Laparoscopy is the gold standard diagnostic test for endometriosis is based on the Royal College of Obstetrician and Gynaecologists guideline. Subfertility may be due to distortion of pelvic anatomy due to adhesions or endometriomas, or disturbance of reproductive processes.
About
- Endometrial like tissue found outside the uterus
- Usually found in the pelvis but can be seen in distal sites
Aetiology
- Ectopic reflex and implantation, Vascular/lymph spread
- Transformation of tissues vagina, cervix, and bladder, lung, brain, local scarring and inflammation
- Most deposits are in the pelvis, and is oestrogen-dependent and responds to the hormonal changes of the menstrual cycle.
Clinical
- Age usually 30-40 year old uncommon < 20 years old
- Most women with endometriosis have no symptoms
- Pelvic pain and painful periods, painful intercourse
- Heavy periods, infertility, haemoptysis, epistaxis
- Bowel and bladder symptoms, painful defaecation
- Pelvic tenderness, painful intercourse
- Pelvic examination is likely to be normal. Advanced disease may cause pelvic tenderness.
Investigations
- FBC, U&E, LFTs, Pregnancy test
- Culture any discharge
- Transvaginal USS
- Diagnostic laparoscopy is key and needs a Gynaecology referral
Primary Care Management
- Referral to a Gynaecologist to confirm the diagnosis by laparoscopy, and for consideration of medical or surgical treatment. Exclude an STI and PID and pregnancy if sexually active
- Analgesia for pain - NSAID such as ibuprofen, naproxen, or mefenamic acid unless contraindicated. Offer paracetamol if NSAIDs are contraindicated or not tolerated, or in addition to an NSAID if the response is insufficient.
- If the woman does not wish to conceive, consider prescribing a 3-6 month trial of hormonal contraception (off-label use): Monophasic combined oral contraceptive (COC) preparations containing 30-35 micrograms of ethinylestradiol and norethisterone, norgestimate, or levonorgestrel are usually the first choice. Advise the woman to start a 3-month trial of a conventional regimen, then switch to tricycling or continuous use if this does not control symptoms. Oral (desogestrel 75 micrograms), depot (Depo-Provera), subdermal implant (Nexplanon), and intrauterine progestogen-only (Mirena) contraceptives may also be considered, after a full discussion of the advantages and disadvantages. If the woman does not want to take hormonal contraception, offer an oral progestogen, such as Medroxyprogesterone or norethisterone.
- Review the woman after 3 to 6 months (earlier if symptoms are troublesome). Refer to a Gynaecologist if there is no improvement in symptoms after a 3-to-6-month trial of treatment in primary care
Secondary Care
- Specialist hormonal treatments may be used. Gonadotrophin-releasing hormone (GnRH) analogues cause pituitary down-regulation with anovulation and amenorrhoea, which induces a reversible menopausal state and regression of endometriosis deposits. Add-back hormone replacement therapy (HRT) should be initiated in secondary care for women taking GnRH analogues, or following hysterectomy and/or bilateral salpingo-oophorectomy surgery for endometriosis.

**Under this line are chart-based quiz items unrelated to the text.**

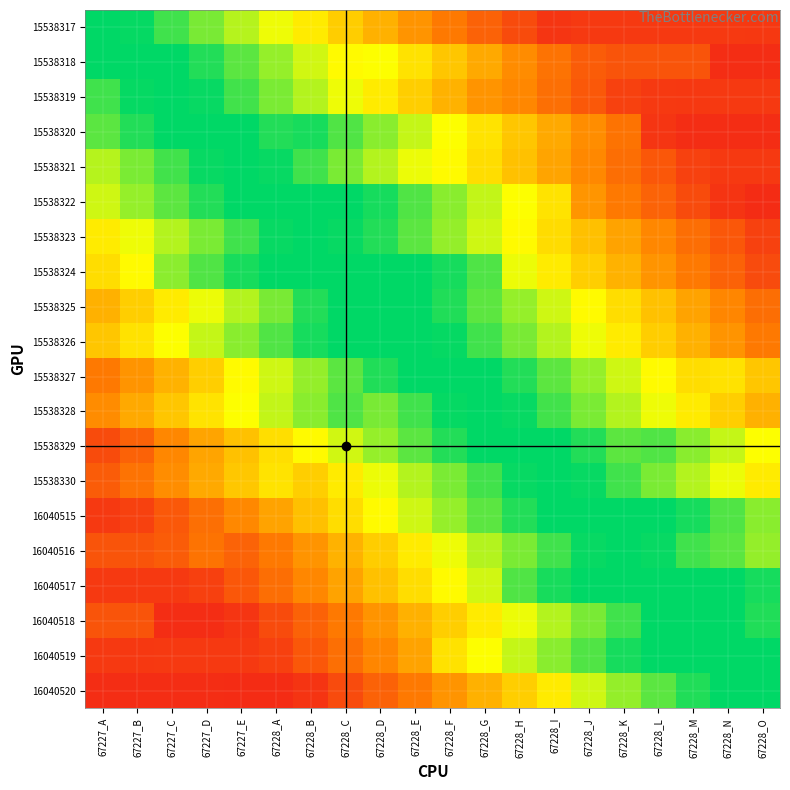

Reading left to right, transcribe all the data shown in this chart.

15538317: 67227_A=1.0	67227_B=1.0	67227_C=0.9	67227_D=0.8	67227_E=0.8	67228_A=0.7	67228_B=0.6	67228_C=0.5	67228_D=0.5	67228_E=0.4	67228_F=0.3	67228_G=0.2	67228_H=0.2	67228_I=0.1	67228_J=0.1	67228_K=0.1	67228_L=0.1	67228_M=0.1	67228_N=0.1	67228_O=0.1
15538318: 67227_A=1.0	67227_B=1.0	67227_C=1.0	67227_D=1.0	67227_E=0.9	67228_A=0.8	67228_B=0.7	67228_C=0.7	67228_D=0.7	67228_E=0.6	67228_F=0.5	67228_G=0.4	67228_H=0.4	67228_I=0.3	67228_J=0.2	67228_K=0.2	67228_L=0.2	67228_M=0.2	67228_N=0.1	67228_O=0.1
15538319: 67227_A=0.9	67227_B=1.0	67227_C=1.0	67227_D=1.0	67227_E=0.9	67228_A=0.8	67228_B=0.8	67228_C=0.7	67228_D=0.6	67228_E=0.5	67228_F=0.5	67228_G=0.4	67228_H=0.4	67228_I=0.3	67228_J=0.2	67228_K=0.1	67228_L=0.1	67228_M=0.1	67228_N=0.1	67228_O=0.1
15538320: 67227_A=0.9	67227_B=1.0	67227_C=1.0	67227_D=1.0	67227_E=1.0	67228_A=1.0	67228_B=1.0	67228_C=0.9	67228_D=0.8	67228_E=0.7	67228_F=0.7	67228_G=0.6	67228_H=0.5	67228_I=0.4	67228_J=0.4	67228_K=0.3	67228_L=0.1	67228_M=0.1	67228_N=0.1	67228_O=0.1
15538321: 67227_A=0.8	67227_B=0.8	67227_C=0.9	67227_D=1.0	67227_E=1.0	67228_A=1.0	67228_B=0.9	67228_C=0.8	67228_D=0.8	67228_E=0.7	67228_F=0.7	67228_G=0.6	67228_H=0.5	67228_I=0.4	67228_J=0.4	67228_K=0.3	67228_L=0.2	67228_M=0.1	67228_N=0.1	67228_O=0.1
15538322: 67227_A=0.7	67227_B=0.8	67227_C=0.9	67227_D=1.0	67227_E=1.0	67228_A=1.0	67228_B=1.0	67228_C=1.0	67228_D=1.0	67228_E=0.9	67228_F=0.8	67228_G=0.7	67228_H=0.7	67228_I=0.6	67228_J=0.4	67228_K=0.3	67228_L=0.2	67228_M=0.2	67228_N=0.1	67228_O=0.1
15538323: 67227_A=0.6	67227_B=0.7	67227_C=0.8	67227_D=0.8	67227_E=0.9	67228_A=1.0	67228_B=1.0	67228_C=1.0	67228_D=1.0	67228_E=0.9	67228_F=0.8	67228_G=0.7	67228_H=0.7	67228_I=0.6	67228_J=0.5	67228_K=0.4	67228_L=0.4	67228_M=0.3	67228_N=0.2	67228_O=0.1
15538324: 67227_A=0.6	67227_B=0.7	67227_C=0.8	67227_D=0.9	67227_E=1.0	67228_A=1.0	67228_B=1.0	67228_C=1.0	67228_D=1.0	67228_E=1.0	67228_F=1.0	67228_G=0.9	67228_H=0.7	67228_I=0.6	67228_J=0.5	67228_K=0.5	67228_L=0.4	67228_M=0.3	67228_N=0.2	67228_O=0.2
15538325: 67227_A=0.5	67227_B=0.5	67227_C=0.6	67227_D=0.7	67227_E=0.8	67228_A=0.8	67228_B=1.0	67228_C=1.0	67228_D=1.0	67228_E=1.0	67228_F=1.0	67228_G=0.9	67228_H=0.8	67228_I=0.7	67228_J=0.7	67228_K=0.6	67228_L=0.5	67228_M=0.4	67228_N=0.4	67228_O=0.3
15538326: 67227_A=0.5	67227_B=0.6	67227_C=0.7	67227_D=0.7	67227_E=0.8	67228_A=0.9	67228_B=1.0	67228_C=1.0	67228_D=1.0	67228_E=1.0	67228_F=1.0	67228_G=0.9	67228_H=0.8	67228_I=0.8	67228_J=0.7	67228_K=0.6	67228_L=0.5	67228_M=0.5	67228_N=0.4	67228_O=0.3
15538327: 67227_A=0.3	67227_B=0.4	67227_C=0.5	67227_D=0.5	67227_E=0.7	67228_A=0.7	67228_B=0.8	67228_C=0.9	67228_D=1.0	67228_E=1.0	67228_F=1.0	67228_G=1.0	67228_H=1.0	67228_I=0.9	67228_J=0.8	67228_K=0.7	67228_L=0.7	67228_M=0.6	67228_N=0.6	67228_O=0.5
15538328: 67227_A=0.4	67227_B=0.4	67227_C=0.5	67227_D=0.6	67227_E=0.7	67228_A=0.7	67228_B=0.8	67228_C=0.9	67228_D=0.8	67228_E=0.9	67228_F=1.0	67228_G=1.0	67228_H=1.0	67228_I=0.9	67228_J=0.8	67228_K=0.8	67228_L=0.7	67228_M=0.6	67228_N=0.5	67228_O=0.5
15538329: 67227_A=0.2	67227_B=0.2	67227_C=0.4	67227_D=0.4	67227_E=0.5	67228_A=0.6	67228_B=0.7	67228_C=0.7	67228_D=0.8	67228_E=0.9	67228_F=1.0	67228_G=1.0	67228_H=1.0	67228_I=1.0	67228_J=1.0	67228_K=0.9	67228_L=0.9	67228_M=0.8	67228_N=0.7	67228_O=0.7
15538330: 67227_A=0.2	67227_B=0.3	67227_C=0.4	67227_D=0.4	67227_E=0.5	67228_A=0.6	67228_B=0.5	67228_C=0.6	67228_D=0.7	67228_E=0.8	67228_F=0.8	67228_G=0.9	67228_H=1.0	67228_I=1.0	67228_J=1.0	67228_K=0.9	67228_L=0.8	67228_M=0.8	67228_N=0.7	67228_O=0.6
16040515: 67227_A=0.1	67227_B=0.1	67227_C=0.2	67227_D=0.3	67227_E=0.4	67228_A=0.4	67228_B=0.5	67228_C=0.6	67228_D=0.7	67228_E=0.7	67228_F=0.8	67228_G=0.9	67228_H=1.0	67228_I=1.0	67228_J=1.0	67228_K=1.0	67228_L=1.0	67228_M=1.0	67228_N=0.9	67228_O=0.8
16040516: 67227_A=0.2	67227_B=0.2	67227_C=0.2	67227_D=0.3	67227_E=0.2	67228_A=0.3	67228_B=0.4	67228_C=0.5	67228_D=0.5	67228_E=0.6	67228_F=0.7	67228_G=0.8	67228_H=0.8	67228_I=0.9	67228_J=1.0	67228_K=1.0	67228_L=1.0	67228_M=0.9	67228_N=0.9	67228_O=0.8
16040517: 67227_A=0.1	67227_B=0.1	67227_C=0.1	67227_D=0.1	67227_E=0.2	67228_A=0.3	67228_B=0.4	67228_C=0.4	67228_D=0.5	67228_E=0.6	67228_F=0.7	67228_G=0.7	67228_H=0.9	67228_I=1.0	67228_J=1.0	67228_K=1.0	67228_L=1.0	67228_M=1.0	67228_N=1.0	67228_O=1.0
16040518: 67227_A=0.2	67227_B=0.2	67227_C=0.1	67227_D=0.1	67227_E=0.1	67228_A=0.2	67228_B=0.2	67228_C=0.3	67228_D=0.4	67228_E=0.5	67228_F=0.5	67228_G=0.6	67228_H=0.7	67228_I=0.8	67228_J=0.8	67228_K=0.9	67228_L=1.0	67228_M=1.0	67228_N=1.0	67228_O=1.0
16040519: 67227_A=0.1	67227_B=0.1	67227_C=0.1	67227_D=0.1	67227_E=0.1	67228_A=0.1	67228_B=0.2	67228_C=0.3	67228_D=0.4	67228_E=0.4	67228_F=0.6	67228_G=0.7	67228_H=0.7	67228_I=0.8	67228_J=0.9	67228_K=1.0	67228_L=1.0	67228_M=1.0	67228_N=1.0	67228_O=1.0
16040520: 67227_A=0.1	67227_B=0.1	67227_C=0.1	67227_D=0.1	67227_E=0.1	67228_A=0.1	67228_B=0.1	67228_C=0.2	67228_D=0.2	67228_E=0.3	67228_F=0.4	67228_G=0.5	67228_H=0.5	67228_I=0.6	67228_J=0.7	67228_K=0.8	67228_L=0.9	67228_M=1.0	67228_N=1.0	67228_O=1.0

- Tibolone or combined progestogen plus oestrogen HRT can be used for women taking GnRH analogues to reduce the risk of postmenopausal symptoms and bone mineral density loss adverse effects.
- The choice of HRT options following hysterectomy and/or bilateral salpingo-oophorectomy for endometriosis symptoms is a specialist decision that should be made in secondary care.
- Surgical options: Laparoscopic surgery (includes diathermy, laser ablation or excision of deposits, ovarian cystectomy) ideally done at the time of initial diagnostic laparoscopy. Radical surgery (such as total abdominal hysterectomy and salpingo-oophorectomy with the removal of all visible endometriosis lesions) in women who have completed their families when other treatments have failed.